A nation must never forget that, ultimately, the judgment of God will come.
The mills of God grind slow, but they grind exceeding small. Sooner or later judgment will fall. No nation has the right to continue to exist as a nation when it continually violates these requirements of God's justice. Therefore the hand of doom rests upon any nation that deliberately refuses to hear and heed the will of God. Ultimately, judgment will come. No political manipulation will avert it. No partial compromise will delay, no defiance will evade what God has said. It will come at last — some eleventh year, ninth month, and fourth day, when a breach is made in the walls of the city, and judgment and destruction can no longer be averted.

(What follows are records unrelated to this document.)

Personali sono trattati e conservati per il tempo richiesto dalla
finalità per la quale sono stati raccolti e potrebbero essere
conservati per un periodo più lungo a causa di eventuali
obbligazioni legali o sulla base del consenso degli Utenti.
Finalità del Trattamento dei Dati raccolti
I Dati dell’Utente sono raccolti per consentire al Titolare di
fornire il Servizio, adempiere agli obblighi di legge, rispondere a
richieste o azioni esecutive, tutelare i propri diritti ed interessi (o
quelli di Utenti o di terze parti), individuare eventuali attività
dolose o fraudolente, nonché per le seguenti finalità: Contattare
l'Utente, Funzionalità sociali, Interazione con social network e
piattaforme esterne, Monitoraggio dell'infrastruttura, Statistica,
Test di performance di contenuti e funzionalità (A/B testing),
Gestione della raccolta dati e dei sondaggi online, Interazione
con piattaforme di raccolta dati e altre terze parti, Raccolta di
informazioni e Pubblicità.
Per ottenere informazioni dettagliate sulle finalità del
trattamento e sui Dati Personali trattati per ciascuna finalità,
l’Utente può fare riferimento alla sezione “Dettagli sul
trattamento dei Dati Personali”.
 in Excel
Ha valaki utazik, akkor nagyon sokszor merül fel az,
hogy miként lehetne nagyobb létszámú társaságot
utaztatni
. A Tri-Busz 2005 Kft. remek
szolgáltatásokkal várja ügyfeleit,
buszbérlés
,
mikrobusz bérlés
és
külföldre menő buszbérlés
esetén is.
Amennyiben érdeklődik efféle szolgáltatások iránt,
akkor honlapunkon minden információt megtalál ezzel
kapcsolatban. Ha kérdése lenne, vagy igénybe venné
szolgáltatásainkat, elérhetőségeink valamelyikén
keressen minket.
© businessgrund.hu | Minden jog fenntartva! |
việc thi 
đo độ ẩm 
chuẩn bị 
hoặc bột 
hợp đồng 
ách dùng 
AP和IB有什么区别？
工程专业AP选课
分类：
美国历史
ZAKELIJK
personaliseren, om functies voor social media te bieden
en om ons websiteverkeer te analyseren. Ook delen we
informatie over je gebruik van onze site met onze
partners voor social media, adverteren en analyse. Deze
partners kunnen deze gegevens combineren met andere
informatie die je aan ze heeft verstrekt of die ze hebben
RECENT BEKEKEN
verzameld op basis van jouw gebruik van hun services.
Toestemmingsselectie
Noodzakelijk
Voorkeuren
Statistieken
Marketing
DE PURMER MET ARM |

There are several ways by which individuals and nations seek to turn aside the will of God. First, a people can ignore and refuse to listen to God, and give themselves over to things that help them forget — to a life of debauchery and revelry, refusing to hear and heed the Word of God. Second, a people can persecute the prophets of God, and hinder the message of God. There will be the developing of a callous attitude against the preaching of the Word of God. Third, a people can seek to circumvent the catastrophe which is coming by political maneuvering and manipulations. Finally, a people can compromise in outward ways, but fall short of real submission to God. That is when a people become outwardly religious, learning the
God-words and practice civil religion, but their hearts remain unchanged.
There is only one attitude that will avert the coming judgment of God: repentance, deep humiliation before God, an understanding and acknowledgment of guilt, a willingness to recognize that we have lost our right to exist as a nation, and a cry to God that he will heal us and change us and forgive us and heal this land. When that occurs, God himself assumes responsibility to recover the nation. Despite all the damage which has been done, he will restore the years that the locusts have eaten. But if a nation ignores God, it goes down into the dust of history, as hundreds of kingdoms and nations before us have perished.
Lord, I ask you to heal us as a nation. Heal our land, and turn us from evil.
What are four ways individuals and nations seek to avert the will of God? Since each of these is unmistakably present in contemporary culture, what is the urgently needed response for us individually and as members of Christ's body, the Church?